Валентина дивилась памяти старушки: десятки кочевок назвала она, рассказала, в каком году река выходила весной из берегов, сколько лесных пожаров прошло на ее глазах. Любое важное событие в жизни рода непременно связывала с какой-нибудь приметой.
— Когда твой отец, Федор Васильевич, родился, помню, большая пурга была. Марью твой дедушка Василий в тайгу увез, в шалаше оставил. А когда она там Федора родила и за сыном Василий поехал, два солнца из-за пурги до шалаша не мог добраться. Когда добрался, Марья уже мертвая была. А ребенок живой остался. Я его, помню, к себе в шалаш забрала. Выхаживала. Ничего, добрый охотник вырос. — И грустно вздохнула: — Жаль, тебя не дождался.
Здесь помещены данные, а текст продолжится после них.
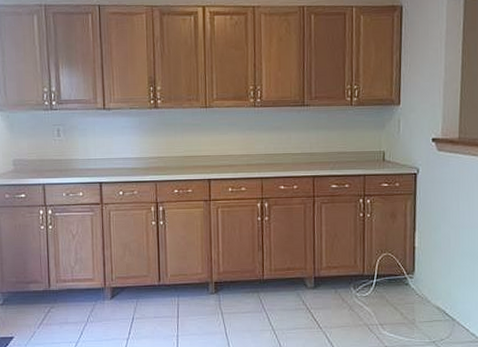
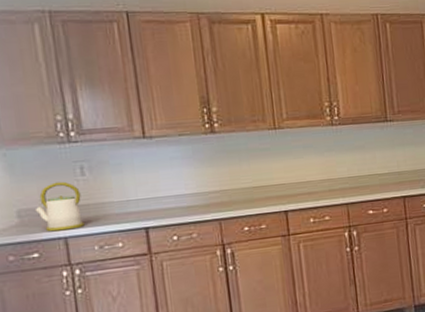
kettle: none [25,140,57,179] -> present [35,181,85,232]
Если бы ты, дочка, в то время, когда Федор слег, доктором была, наверно, не дала бы отцу помереть…
— Знаешь, атана, не от каждой болезни доктор может вылечить.
— Конечно, — согласилась бабушка. — Когда поезд на Тумнин пришел, меня в город возили. Доктор глаза мои посмотрел, сказал, что трудно их вылечить. Это зимою дело было, а весной, когда по Тумнину лед пошел, я видеть совсем перестала.